An older sister gathers her demons and journeys to Lorient, seeking closure with her estranged brother and his over-protective wife; a group of people holidaying in ‘Three Houses in Rome’ are faced with reality when death infiltrates their abnormal lives; shortly before their suicides together, a newly-wed Eva Braun makes a mistake on her marriage certificate to Adolf Hitler; after the sudden death of her new husband, a young woman returns from her own Hell in Australia to a gaol cell in Galway and fights to re-create her life. These strange, lonely and dark tales from Órfhlaith Foyle revel in the solitary fear and beauty of her characters’ lives, aware that evil is ordinary and love is often in its company.
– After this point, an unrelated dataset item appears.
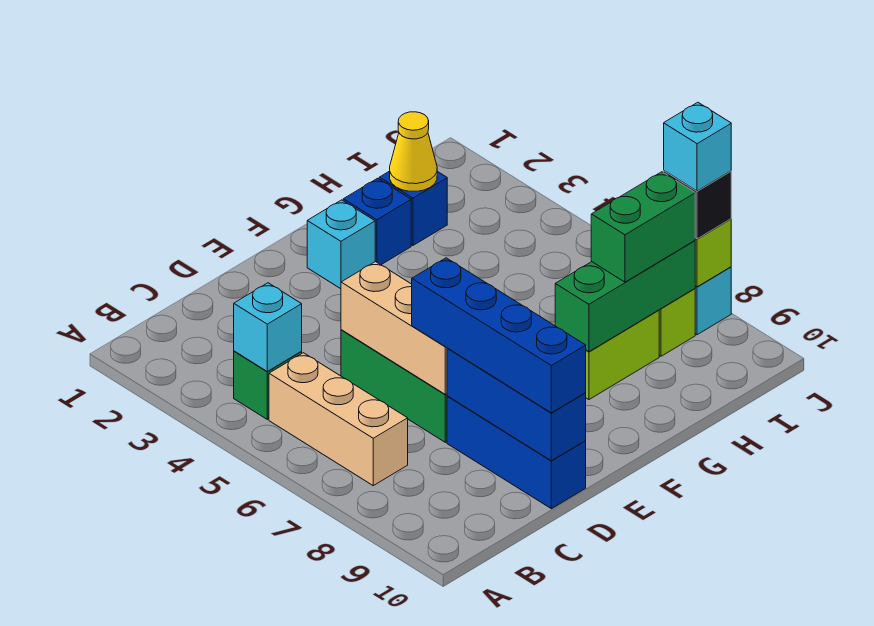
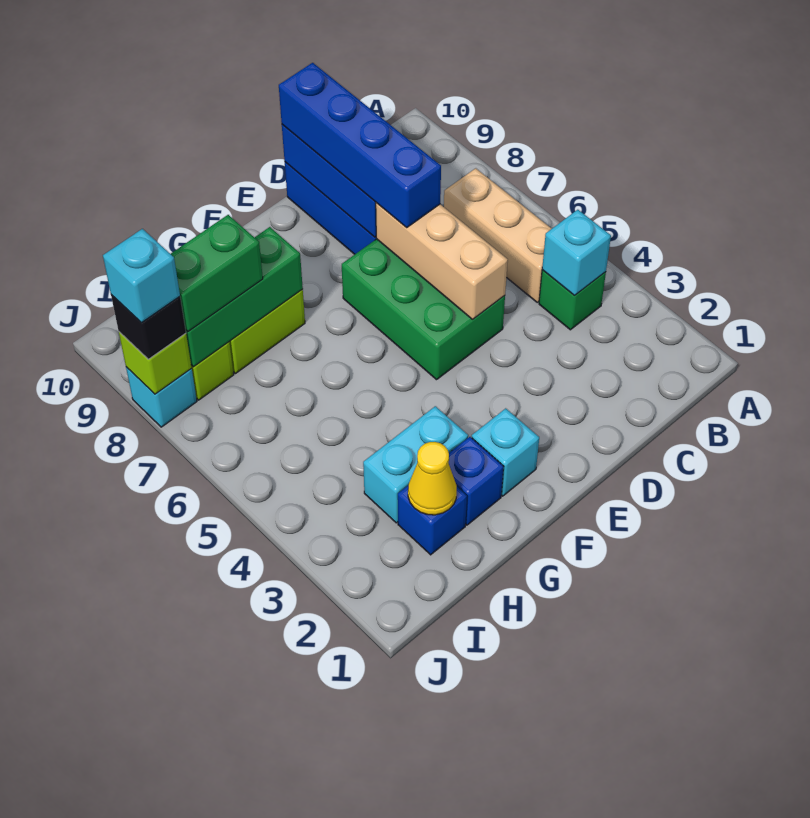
none -> cyan 1x2 brick [363,406,468,523]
Órfhlaith Foyle is an Irish writer and poet. Foyle was born in Nigeria to Irish missionary parents, living there as well as Kenya and Malawi, all of which had a profound effect upon her writing. She later lived in Australia, France, Russia, Israel and the United Kingdom. She now lives in Galway, Ireland. Her publications to date include a novel and a book of poetry. A second novel is forthcoming.
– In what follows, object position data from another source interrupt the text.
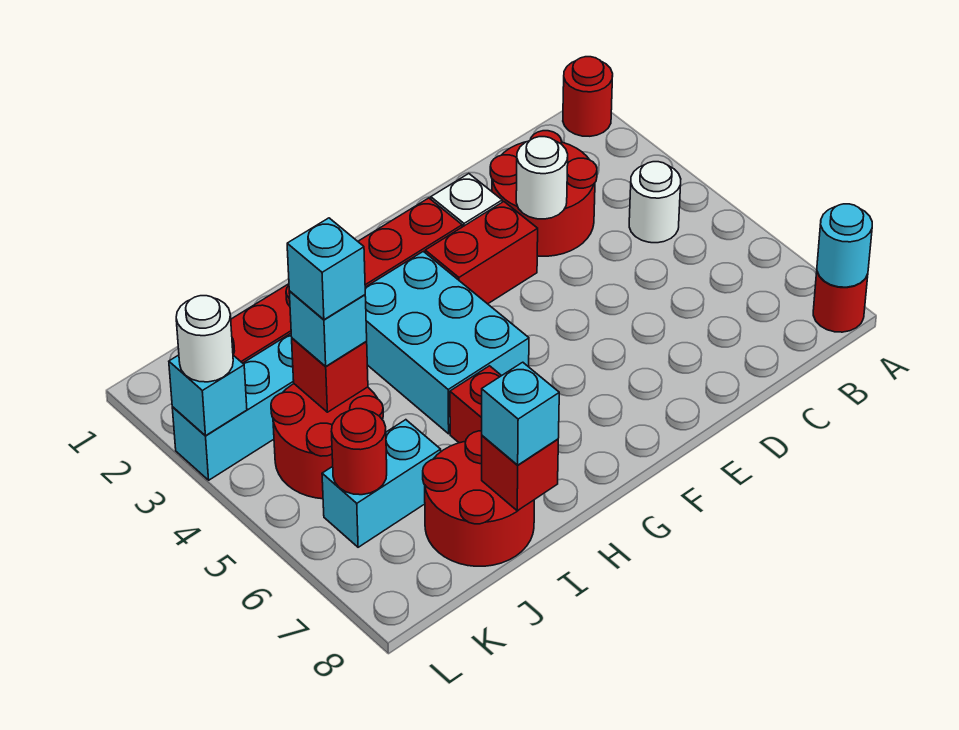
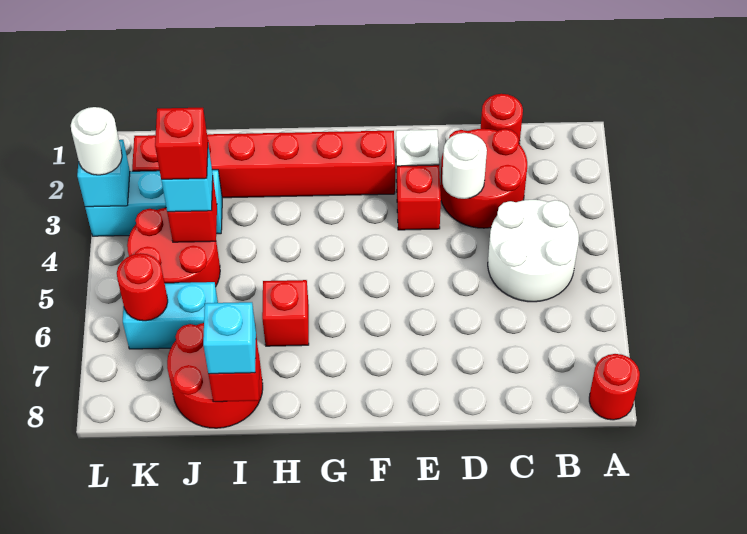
red 1x1 round brick [563,57,613,136] -> red 1x1 round brick moved to [481,94,523,144]
cyan 1x1 round brick [817,204,872,287] -> none
white 1x1 round brick [629,162,681,243] -> white 2x2 round brick [488,200,579,302]
red 1x2 brick [425,202,538,304] -> red 1x1 brick [397,165,441,230]
cyan 2x3 brick [365,251,529,434] -> none
cyan 1x1 brick [287,218,365,320] -> red 1x1 brick [155,108,208,179]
Her cited influences include Flannery O'Connor, Katherine Mansfield, Emily Brontë and Emily Dickinson. She has a Bachelor in Humanities, and has been published in a number of literary journals.
If you like it you'll love it. My bookmark splits it in two and I want to read everything else OF. Contrary tales, standing while sitting while running, silent and shouty. Vital, personal, metaphysical, lyrical, unreliable; banquet - done so so well. If you like it you'll love it.